- _PROBLEM TO WORK ON_
Pull out the text from every entry below and copy it line by line without changing anything. Leave out the pictures.

- _RECORDS PROVIDED_
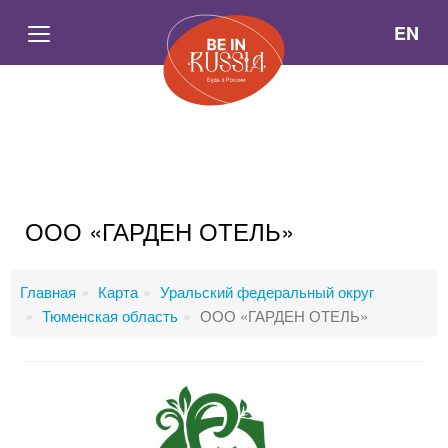
EN
ООО «ГАРДЕН ОТЕЛЬ»
Главная
Карта
Уральский федеральный округ
Тюменская область
ООО «ГАРДЕН ОТЕЛЬ»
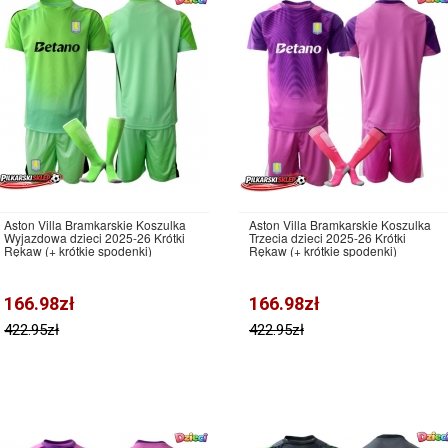
Aston Villa Bramkarskie Koszulka
Aston Villa Bramkarskie Koszulka
Wyjazdowa dzieci 2025-26 Krótki
Trzecia dzieci 2025-26 Krótki
Rękaw (+ krótkie spodenki)
Rękaw (+ krótkie spodenki)
166.98zł
166.98zł
422.95zł
422.95zł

- _EXERCISE OUTPUT_
EN
ООО «ГАРДЕН ОТЕЛЬ»
Главная
Карта
Уральский федеральный округ
Тюменская область
ООО «ГАРДЕН ОТЕЛЬ»
Aston Villa Bramkarskie Koszulka
Aston Villa Bramkarskie Koszulka
Wyjazdowa dzieci 2025-26 Krótki
Trzecia dzieci 2025-26 Krótki
Rękaw (+ krótkie spodenki)
Rękaw (+ krótkie spodenki)
166.98zł
166.98zł
422.95zł
422.95zł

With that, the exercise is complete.